- INSTRUCTIONS TO FOLLOW -
Which lines in the items below contain the string "Diagrams"? Extract each of them in full.

───── RECORDS SHOWN

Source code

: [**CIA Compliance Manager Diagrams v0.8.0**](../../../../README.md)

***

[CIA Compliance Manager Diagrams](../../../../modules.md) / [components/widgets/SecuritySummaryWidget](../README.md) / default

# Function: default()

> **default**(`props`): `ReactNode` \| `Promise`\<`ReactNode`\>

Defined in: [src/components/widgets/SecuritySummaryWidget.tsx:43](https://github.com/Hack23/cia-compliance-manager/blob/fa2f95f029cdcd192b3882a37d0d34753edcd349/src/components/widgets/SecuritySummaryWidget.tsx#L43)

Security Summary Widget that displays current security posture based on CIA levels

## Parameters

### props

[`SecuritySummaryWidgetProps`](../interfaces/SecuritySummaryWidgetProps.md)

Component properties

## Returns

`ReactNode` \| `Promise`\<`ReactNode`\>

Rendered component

──────────

- ANSWER FOR THIS EXERCISE -
: [**CIA Compliance Manager Diagrams v0.8.0**](../../../../README.md)
[CIA Compliance Manager Diagrams](../../../../modules.md) / [components/widgets/SecuritySummaryWidget](../README.md) / default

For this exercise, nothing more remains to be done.